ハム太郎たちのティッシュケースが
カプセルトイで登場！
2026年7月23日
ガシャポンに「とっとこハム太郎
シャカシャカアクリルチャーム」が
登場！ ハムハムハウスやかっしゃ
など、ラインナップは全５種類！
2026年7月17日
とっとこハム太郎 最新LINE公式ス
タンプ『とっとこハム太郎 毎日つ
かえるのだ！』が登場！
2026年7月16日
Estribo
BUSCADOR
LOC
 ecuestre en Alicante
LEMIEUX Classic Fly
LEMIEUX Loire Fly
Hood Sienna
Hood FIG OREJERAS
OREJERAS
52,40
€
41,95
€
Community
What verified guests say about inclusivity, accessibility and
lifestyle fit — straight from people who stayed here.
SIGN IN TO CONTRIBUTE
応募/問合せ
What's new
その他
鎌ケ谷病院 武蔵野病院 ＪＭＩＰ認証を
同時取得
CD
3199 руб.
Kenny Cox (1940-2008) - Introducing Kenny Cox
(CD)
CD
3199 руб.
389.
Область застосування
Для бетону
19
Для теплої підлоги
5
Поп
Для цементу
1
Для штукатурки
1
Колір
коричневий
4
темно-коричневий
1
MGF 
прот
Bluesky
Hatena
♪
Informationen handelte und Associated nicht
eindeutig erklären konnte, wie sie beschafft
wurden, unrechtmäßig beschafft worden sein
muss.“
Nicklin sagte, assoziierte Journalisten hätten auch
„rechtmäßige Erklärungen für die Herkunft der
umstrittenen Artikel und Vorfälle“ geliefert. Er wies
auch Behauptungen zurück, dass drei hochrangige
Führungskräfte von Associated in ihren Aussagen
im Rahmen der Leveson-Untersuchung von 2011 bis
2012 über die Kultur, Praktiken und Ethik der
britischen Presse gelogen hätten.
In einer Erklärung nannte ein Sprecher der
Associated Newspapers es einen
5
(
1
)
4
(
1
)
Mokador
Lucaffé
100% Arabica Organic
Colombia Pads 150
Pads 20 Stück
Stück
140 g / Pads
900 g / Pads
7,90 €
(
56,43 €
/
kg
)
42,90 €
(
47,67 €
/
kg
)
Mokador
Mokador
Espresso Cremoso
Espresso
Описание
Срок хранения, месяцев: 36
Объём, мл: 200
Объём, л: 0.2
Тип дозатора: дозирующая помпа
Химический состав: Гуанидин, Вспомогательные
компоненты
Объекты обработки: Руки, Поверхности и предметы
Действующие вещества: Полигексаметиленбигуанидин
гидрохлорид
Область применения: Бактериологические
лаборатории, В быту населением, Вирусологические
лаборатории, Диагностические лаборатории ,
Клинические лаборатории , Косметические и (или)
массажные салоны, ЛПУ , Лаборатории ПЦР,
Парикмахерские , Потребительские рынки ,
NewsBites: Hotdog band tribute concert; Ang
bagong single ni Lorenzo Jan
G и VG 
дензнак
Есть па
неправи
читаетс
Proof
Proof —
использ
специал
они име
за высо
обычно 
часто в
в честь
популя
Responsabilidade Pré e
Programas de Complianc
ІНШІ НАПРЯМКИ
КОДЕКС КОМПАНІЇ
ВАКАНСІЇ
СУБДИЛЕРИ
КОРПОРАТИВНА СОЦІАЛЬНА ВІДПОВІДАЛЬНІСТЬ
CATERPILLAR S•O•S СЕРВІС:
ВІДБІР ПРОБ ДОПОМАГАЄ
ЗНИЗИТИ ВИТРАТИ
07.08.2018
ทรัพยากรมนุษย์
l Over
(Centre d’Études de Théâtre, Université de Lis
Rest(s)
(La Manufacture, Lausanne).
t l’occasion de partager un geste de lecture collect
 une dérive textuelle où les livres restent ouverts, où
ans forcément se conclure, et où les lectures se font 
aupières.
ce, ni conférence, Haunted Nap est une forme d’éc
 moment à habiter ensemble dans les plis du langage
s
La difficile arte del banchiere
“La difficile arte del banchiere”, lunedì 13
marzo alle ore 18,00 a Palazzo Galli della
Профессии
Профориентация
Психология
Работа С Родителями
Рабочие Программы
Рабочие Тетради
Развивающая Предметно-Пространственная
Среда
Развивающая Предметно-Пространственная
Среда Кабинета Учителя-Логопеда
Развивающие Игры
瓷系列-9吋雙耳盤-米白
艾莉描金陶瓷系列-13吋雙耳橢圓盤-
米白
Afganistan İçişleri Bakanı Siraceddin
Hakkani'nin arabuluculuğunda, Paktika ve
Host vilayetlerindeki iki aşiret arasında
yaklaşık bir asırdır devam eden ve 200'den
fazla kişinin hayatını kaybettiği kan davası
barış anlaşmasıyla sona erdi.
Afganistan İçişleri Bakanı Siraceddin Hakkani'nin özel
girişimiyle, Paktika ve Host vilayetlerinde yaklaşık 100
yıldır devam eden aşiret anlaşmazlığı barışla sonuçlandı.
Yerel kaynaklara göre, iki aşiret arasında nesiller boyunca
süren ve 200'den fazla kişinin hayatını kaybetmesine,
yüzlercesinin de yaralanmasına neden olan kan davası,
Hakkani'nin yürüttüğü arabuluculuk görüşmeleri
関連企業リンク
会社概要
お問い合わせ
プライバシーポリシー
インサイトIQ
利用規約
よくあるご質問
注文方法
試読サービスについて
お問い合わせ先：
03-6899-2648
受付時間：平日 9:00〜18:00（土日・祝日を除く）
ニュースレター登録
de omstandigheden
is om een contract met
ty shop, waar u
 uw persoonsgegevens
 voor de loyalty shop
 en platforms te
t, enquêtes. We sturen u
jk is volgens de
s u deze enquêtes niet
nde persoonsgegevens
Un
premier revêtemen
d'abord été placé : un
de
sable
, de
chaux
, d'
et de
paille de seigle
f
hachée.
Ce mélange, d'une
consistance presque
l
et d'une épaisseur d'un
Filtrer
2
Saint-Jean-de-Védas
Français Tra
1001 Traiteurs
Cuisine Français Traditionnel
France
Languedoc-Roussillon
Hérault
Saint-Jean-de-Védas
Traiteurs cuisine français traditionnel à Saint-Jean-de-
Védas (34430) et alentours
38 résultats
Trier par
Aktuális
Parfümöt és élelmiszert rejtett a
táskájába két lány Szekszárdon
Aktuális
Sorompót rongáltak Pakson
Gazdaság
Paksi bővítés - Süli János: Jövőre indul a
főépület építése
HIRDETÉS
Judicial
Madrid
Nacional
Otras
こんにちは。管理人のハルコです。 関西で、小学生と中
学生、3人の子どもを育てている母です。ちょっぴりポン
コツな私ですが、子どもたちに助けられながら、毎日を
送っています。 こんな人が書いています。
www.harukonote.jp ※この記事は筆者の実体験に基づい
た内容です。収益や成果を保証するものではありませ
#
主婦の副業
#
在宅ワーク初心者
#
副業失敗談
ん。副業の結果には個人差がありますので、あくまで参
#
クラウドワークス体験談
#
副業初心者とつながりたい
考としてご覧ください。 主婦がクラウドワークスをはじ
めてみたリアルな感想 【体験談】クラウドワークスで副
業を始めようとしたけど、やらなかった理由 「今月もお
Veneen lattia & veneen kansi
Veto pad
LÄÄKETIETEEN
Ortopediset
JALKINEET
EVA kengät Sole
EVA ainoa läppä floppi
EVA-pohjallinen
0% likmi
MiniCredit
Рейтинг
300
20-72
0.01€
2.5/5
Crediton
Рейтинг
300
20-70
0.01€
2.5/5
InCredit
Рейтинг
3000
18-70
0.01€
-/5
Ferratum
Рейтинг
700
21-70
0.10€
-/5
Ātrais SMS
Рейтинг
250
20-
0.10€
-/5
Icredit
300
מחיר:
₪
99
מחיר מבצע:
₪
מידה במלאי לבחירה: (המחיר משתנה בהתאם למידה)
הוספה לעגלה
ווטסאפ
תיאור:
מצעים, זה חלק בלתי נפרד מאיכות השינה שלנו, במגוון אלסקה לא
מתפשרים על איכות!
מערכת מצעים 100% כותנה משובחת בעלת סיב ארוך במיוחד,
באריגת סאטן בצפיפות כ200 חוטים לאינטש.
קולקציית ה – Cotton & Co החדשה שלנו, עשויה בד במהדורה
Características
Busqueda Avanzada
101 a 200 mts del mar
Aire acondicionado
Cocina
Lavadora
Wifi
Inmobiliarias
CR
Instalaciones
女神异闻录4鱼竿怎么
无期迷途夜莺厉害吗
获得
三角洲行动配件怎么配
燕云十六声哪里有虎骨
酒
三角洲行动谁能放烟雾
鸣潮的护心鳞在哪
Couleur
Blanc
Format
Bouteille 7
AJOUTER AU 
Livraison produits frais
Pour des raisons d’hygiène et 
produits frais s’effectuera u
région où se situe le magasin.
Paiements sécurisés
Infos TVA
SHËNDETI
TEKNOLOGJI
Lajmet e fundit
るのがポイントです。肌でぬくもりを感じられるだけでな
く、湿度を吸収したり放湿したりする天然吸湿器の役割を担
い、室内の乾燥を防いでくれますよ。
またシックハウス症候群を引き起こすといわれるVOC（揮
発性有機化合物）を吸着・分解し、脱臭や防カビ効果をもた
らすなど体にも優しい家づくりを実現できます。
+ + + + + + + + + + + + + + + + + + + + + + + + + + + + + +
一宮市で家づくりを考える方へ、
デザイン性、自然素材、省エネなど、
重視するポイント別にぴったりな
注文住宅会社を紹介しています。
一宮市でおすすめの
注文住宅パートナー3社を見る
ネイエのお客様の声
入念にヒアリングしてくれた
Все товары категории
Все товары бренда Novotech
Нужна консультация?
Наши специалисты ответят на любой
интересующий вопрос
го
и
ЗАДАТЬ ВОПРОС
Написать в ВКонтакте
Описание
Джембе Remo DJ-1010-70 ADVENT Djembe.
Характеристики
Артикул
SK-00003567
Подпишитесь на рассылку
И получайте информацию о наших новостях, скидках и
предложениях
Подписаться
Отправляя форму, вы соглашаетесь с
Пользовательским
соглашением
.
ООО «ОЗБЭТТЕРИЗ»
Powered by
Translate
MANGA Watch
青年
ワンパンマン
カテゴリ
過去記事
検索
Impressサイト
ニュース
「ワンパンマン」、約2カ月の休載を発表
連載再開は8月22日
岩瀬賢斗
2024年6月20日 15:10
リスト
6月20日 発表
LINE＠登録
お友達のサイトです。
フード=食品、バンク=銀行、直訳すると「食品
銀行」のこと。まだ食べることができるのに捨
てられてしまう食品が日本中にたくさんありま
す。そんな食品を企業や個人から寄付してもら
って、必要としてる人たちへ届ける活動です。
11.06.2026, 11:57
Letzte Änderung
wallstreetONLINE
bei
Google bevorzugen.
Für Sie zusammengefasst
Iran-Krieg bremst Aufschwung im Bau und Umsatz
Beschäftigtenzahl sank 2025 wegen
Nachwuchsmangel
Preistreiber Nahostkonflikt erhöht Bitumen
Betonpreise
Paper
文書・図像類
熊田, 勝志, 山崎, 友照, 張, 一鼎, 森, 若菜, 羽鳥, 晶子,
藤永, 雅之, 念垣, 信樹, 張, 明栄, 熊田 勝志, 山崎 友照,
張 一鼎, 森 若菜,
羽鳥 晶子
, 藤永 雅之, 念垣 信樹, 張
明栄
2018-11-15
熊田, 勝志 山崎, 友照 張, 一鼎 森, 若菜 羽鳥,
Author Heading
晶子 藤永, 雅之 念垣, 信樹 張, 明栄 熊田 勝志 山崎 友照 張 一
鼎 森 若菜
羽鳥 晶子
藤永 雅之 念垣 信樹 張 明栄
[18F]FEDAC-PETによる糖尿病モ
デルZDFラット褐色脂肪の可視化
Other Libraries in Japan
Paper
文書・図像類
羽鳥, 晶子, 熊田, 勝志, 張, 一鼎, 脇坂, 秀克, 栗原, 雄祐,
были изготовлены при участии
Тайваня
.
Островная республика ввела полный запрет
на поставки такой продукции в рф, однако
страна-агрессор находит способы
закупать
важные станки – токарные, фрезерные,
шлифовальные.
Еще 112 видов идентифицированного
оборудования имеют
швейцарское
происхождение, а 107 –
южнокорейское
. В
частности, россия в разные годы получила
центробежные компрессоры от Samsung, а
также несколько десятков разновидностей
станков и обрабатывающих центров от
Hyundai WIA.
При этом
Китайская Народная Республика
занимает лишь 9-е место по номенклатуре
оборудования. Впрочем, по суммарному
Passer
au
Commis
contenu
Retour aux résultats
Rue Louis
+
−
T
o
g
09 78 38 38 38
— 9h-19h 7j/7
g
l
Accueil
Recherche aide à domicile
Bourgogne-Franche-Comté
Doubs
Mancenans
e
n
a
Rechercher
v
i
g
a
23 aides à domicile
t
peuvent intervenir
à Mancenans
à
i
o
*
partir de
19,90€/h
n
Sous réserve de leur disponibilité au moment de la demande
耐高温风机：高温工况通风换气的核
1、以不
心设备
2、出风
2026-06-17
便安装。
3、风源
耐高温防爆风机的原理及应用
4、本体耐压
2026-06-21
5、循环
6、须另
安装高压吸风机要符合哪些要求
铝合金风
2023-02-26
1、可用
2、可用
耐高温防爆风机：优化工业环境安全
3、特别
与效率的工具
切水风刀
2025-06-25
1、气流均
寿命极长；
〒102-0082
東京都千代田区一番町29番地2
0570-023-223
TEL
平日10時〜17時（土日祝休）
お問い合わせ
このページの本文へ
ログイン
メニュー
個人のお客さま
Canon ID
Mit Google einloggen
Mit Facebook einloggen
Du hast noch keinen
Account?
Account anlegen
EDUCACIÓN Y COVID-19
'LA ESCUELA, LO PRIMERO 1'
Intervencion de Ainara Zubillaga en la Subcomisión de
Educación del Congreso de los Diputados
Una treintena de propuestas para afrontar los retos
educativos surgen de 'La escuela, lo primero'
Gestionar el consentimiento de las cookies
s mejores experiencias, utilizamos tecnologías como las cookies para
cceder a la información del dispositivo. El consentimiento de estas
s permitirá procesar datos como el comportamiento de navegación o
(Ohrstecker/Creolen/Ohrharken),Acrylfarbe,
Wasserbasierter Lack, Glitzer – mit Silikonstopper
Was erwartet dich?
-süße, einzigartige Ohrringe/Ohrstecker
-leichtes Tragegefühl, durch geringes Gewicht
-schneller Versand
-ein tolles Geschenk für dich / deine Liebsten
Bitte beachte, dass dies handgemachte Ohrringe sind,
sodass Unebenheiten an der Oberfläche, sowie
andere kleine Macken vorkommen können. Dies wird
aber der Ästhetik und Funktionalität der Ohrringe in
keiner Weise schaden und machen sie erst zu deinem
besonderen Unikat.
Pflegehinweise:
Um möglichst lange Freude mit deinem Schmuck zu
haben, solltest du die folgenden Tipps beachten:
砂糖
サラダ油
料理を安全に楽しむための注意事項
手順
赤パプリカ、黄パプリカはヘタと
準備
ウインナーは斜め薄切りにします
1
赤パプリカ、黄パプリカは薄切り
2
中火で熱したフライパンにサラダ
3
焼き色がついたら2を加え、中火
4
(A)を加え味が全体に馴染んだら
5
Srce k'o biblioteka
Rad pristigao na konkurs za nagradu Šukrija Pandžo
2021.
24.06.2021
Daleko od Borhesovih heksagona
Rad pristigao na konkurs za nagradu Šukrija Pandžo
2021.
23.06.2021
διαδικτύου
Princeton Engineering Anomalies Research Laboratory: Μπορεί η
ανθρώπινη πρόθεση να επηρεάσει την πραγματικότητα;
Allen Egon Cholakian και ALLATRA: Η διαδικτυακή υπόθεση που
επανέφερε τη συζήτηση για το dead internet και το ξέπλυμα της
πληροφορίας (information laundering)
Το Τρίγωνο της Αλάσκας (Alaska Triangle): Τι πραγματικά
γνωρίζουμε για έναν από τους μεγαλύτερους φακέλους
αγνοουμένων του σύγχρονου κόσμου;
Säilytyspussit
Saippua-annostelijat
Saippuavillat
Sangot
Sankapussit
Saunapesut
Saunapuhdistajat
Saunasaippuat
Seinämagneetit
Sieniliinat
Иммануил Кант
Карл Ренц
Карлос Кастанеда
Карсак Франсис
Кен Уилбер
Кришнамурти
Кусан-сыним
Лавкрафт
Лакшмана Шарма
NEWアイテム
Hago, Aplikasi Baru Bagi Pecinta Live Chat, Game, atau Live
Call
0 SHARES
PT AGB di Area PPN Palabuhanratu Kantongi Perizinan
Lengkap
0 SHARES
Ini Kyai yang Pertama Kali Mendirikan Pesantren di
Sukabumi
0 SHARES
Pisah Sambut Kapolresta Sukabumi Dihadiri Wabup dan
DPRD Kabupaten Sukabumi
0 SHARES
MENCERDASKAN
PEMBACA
::::::::
# [ASSIGNMENT]
Copy the text of the items word for word, starting at the very beginning and ending with the line that contains "eindeutig erklären konnte, wie sie beschafft", including that line.

# [RESPONSE FOR THIS EXERCISE]
ハム太郎たちのティッシュケースが
カプセルトイで登場！
2026年7月23日
ガシャポンに「とっとこハム太郎
シャカシャカアクリルチャーム」が
登場！ ハムハムハウスやかっしゃ
など、ラインナップは全５種類！
2026年7月17日
とっとこハム太郎 最新LINE公式ス
タンプ『とっとこハム太郎 毎日つ
かえるのだ！』が登場！
2026年7月16日
Estribo
BUSCADOR
LOC
 ecuestre en Alicante
LEMIEUX Classic Fly
LEMIEUX Loire Fly
Hood Sienna
Hood FIG OREJERAS
OREJERAS
52,40
€
41,95
€
Community
What verified guests say about inclusivity, accessibility and
lifestyle fit — straight from people who stayed here.
SIGN IN TO CONTRIBUTE
応募/問合せ
What's new
その他
鎌ケ谷病院 武蔵野病院 ＪＭＩＰ認証を
同時取得
CD
3199 руб.
Kenny Cox (1940-2008) - Introducing Kenny Cox
(CD)
CD
3199 руб.
389.
Область застосування
Для бетону
19
Для теплої підлоги
5
Поп
Для цементу
1
Для штукатурки
1
Колір
коричневий
4
темно-коричневий
1
MGF 
прот
Bluesky
Hatena
♪
Informationen handelte und Associated nicht
eindeutig erklären konnte, wie sie beschafft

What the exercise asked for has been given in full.